Organize Yourself-Attract, Connect, Prosper

At Human Art: The Original Personality Test we get a lot of requests daily. They range from someone just needing to know something about their design (for example, “is this article my design?”), or something about their thought process, to someone ordering a class, a family reunion or a major corporate event. Needless to say, we are busy and we love it. We have three categories we put our requests or jobs under: Attract, Connect, and Prosper.

Attract is for personal growth. Knowing your design or authenticity and anything that can aid in discovering that. This is where individual consultations come in. It really has to do with your relationship with yourself.

Connect is, once you know yourself, how to better connect with others from that place of authenticity. This is a powerful category because it launches you into your life and connecting in a healthy way with others.

Prosper is how do you put that to use to find and bring more success in your life and in your everyday tasks. I think of this as working smarter, not harder, at what you do.

This is a great way to organize our message when we are serving our clients, but it is not JUST a great way for us to organize Human Art. It could be an amazing tool for YOU to organize each day. Every morning think to yourself: “Attract, Connect, Prosper.”

First, you want to do what you can to feel Attractive in your authenticity. My parents used to teach us to “get up and take whatever time you need to feel attractive in your authenticity.” It is an expression to the world of who you are. So whether it be a pair of jeans you love to show your casualness, or a whimsical pony tail to show your lightness, or even a stark beautiful suit to show your authority or simply a sweater or cologne to express your refinement, take that time. Look in the mirror a final time with approval for yourself and then turn and forget yourselves and go serve.

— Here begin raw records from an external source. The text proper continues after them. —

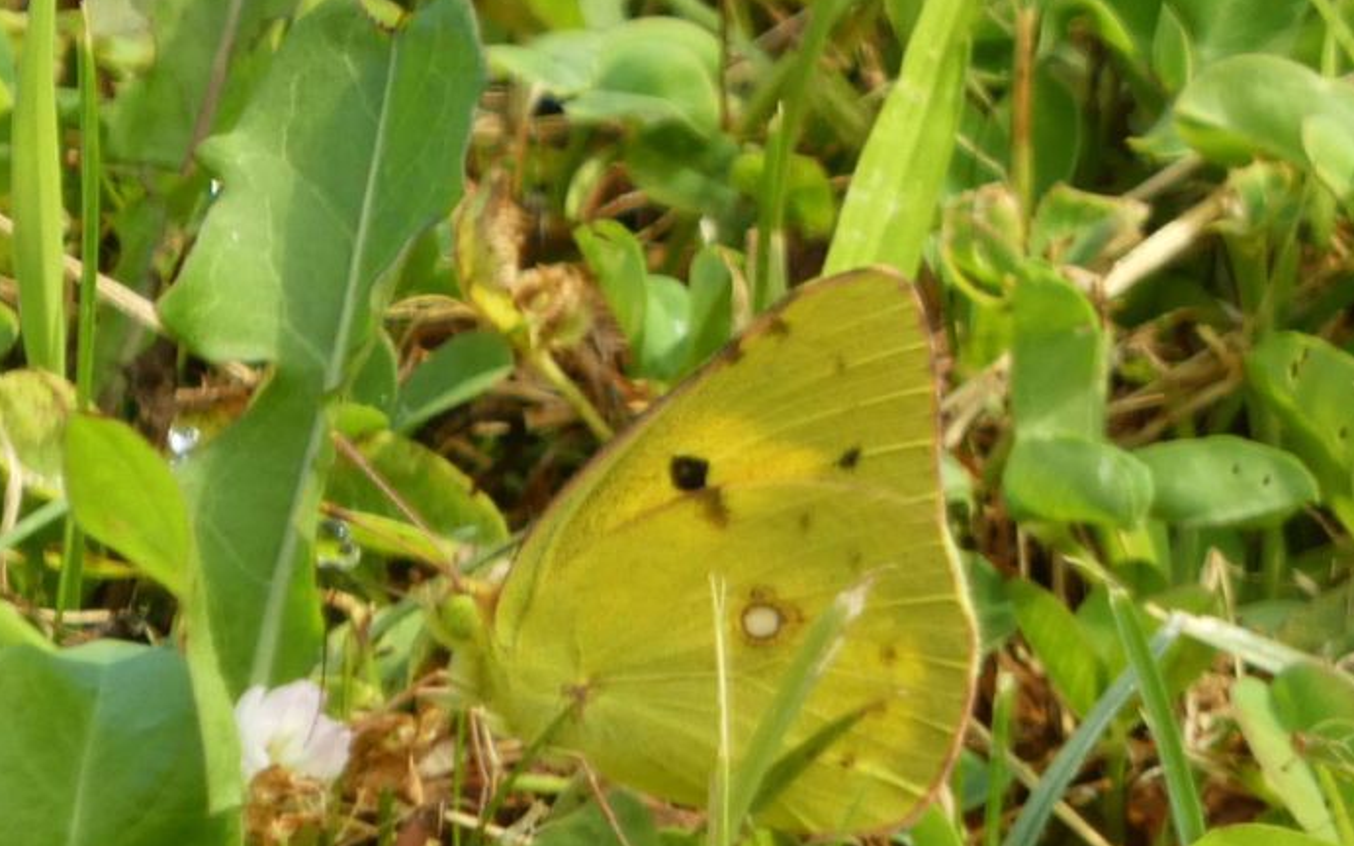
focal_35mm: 1563
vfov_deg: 0.8
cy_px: 584
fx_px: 57657
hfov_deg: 1.3
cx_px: 700
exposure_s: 1/125
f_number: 5.9
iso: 160
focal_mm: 214.2
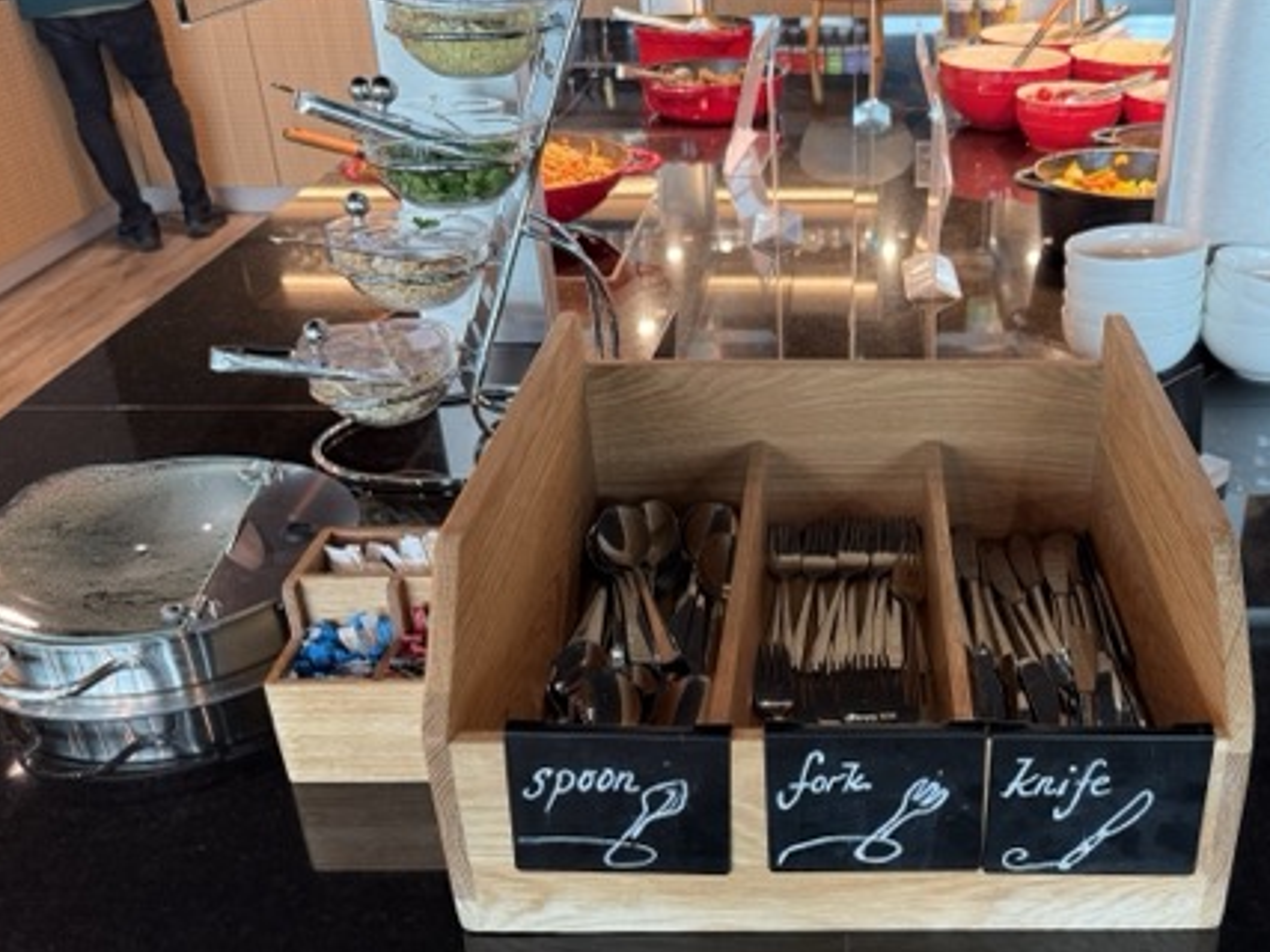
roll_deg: +1.2
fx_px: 1320
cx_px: 877
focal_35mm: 36
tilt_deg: -29.1
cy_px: 550
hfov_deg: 50.2
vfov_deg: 39.5
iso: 200
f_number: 1.78
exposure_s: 1/100
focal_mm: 6.76
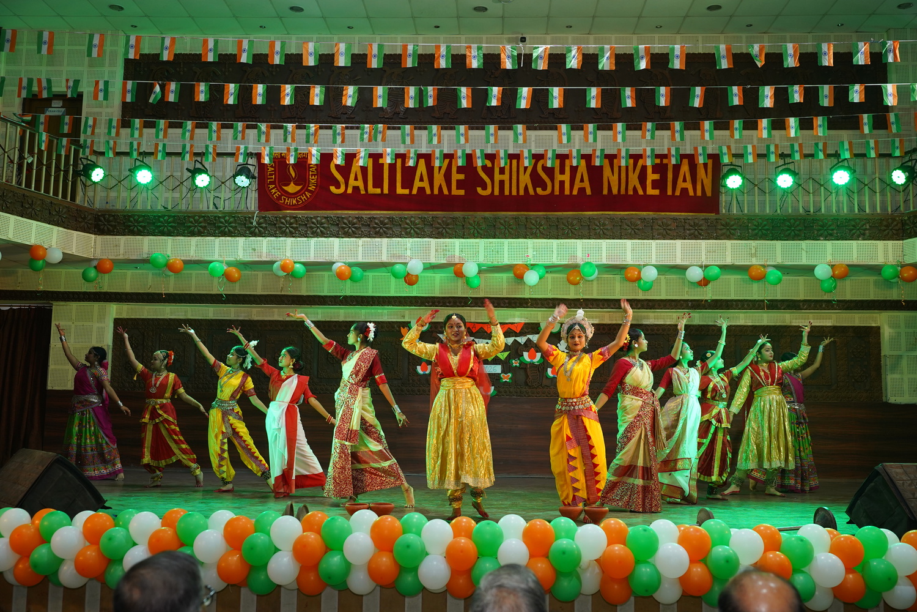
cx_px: 458
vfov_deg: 37.9
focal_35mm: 35
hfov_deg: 54.4
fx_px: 891
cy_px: 306
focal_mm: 35
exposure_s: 1/100
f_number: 4.5
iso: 1000
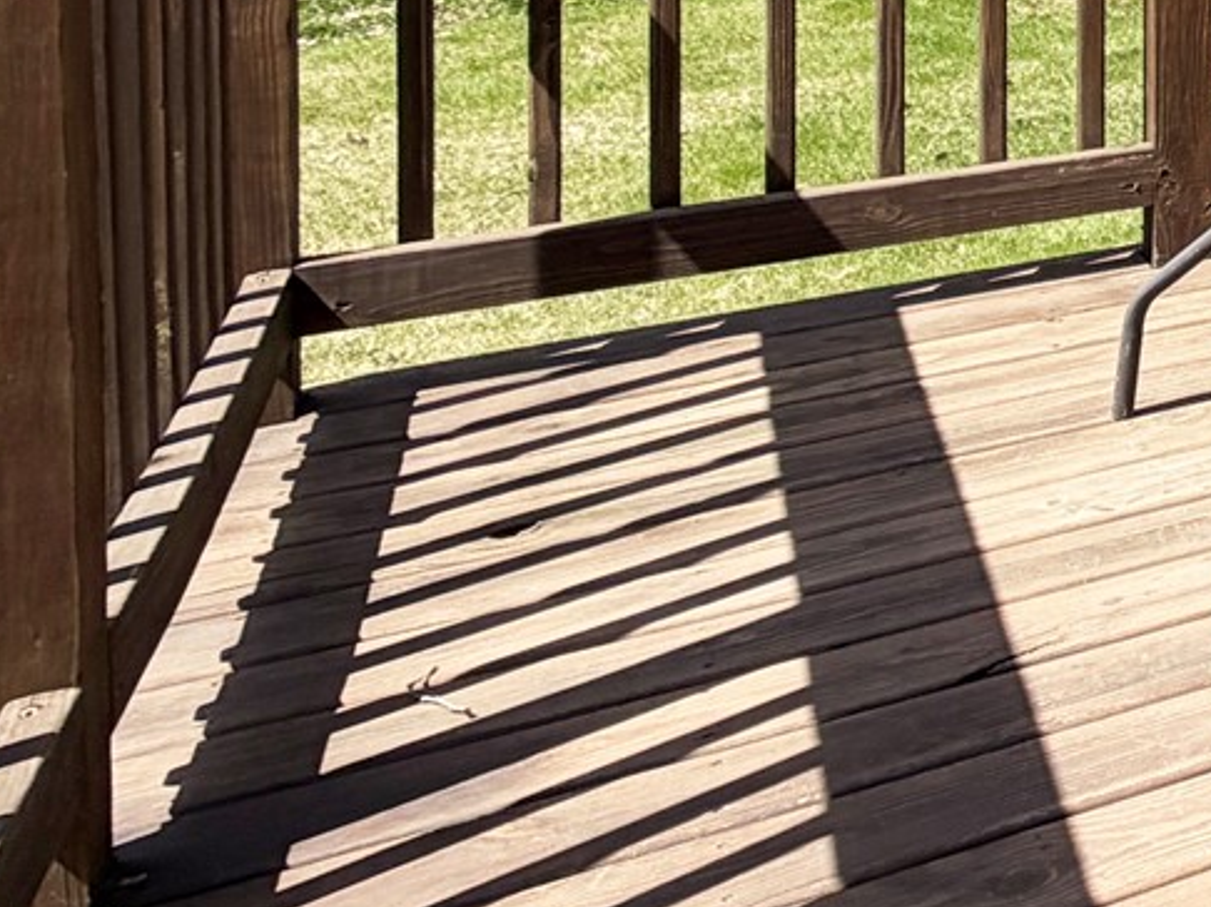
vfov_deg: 21.7
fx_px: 2063
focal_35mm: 59
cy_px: -354
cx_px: 2280
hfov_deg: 20.5
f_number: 2.2
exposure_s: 1/770
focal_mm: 2.22
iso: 32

This leads me to Connect. The important part of connecting is two-fold. One, stay in your authenticity, but Two, always celebrate the differences of the person you are connecting with. Bask in the opposite energy that seems to live in you and those you connect with. When done in a positive way without labels it leads to amazing amounts of synergy. Instead of using the difference as a reason to lose credibility in those you deal with, us it as a starting point of negotiation. You will find great solutions in negotiating that way.

Once you can negotiate in that form it leads you right into more opportunities to Prosper. Prosper means finding your strengths authentically and using those in every task you have on your list, and doing them in your way. I find it works every time.

For example, the task might be to come up with a great new solution to a problem. A Saturated person will always find success when they deem their version of quality on the task and then go to work in a concomitant way with that one most important thing. A Whitened person will always keep in mind how everyone is interacting to find optimal social success. A party is truly a party when everyone is having a good time and they won’t settle until they do.  A Grayed person is brilliant in the details. Sometimes after an event I ask to just look at their lists that they made during the planning stages. It is a beautiful thing to see the number of details they cover and the meticulous nature in which they did. It is really like viewing a piece of art. Lastly, a Blackened person will just “get ‘r done.”  It’s as if they are moving forward before the orders are even finished being put in. They just start rolling. They are like small human versions of great big bulldozers and trackers and trucks and fleets…I could go on. You get the point. When a Blackened person walks on the job site you know things are going to get done. I appreciate that so much in a task. It brings stability to an event.

So wherever you are stop and think: “Attract, Connect, Prosper” and move forward in that way each day.

And remember, everyone is a masterpiece.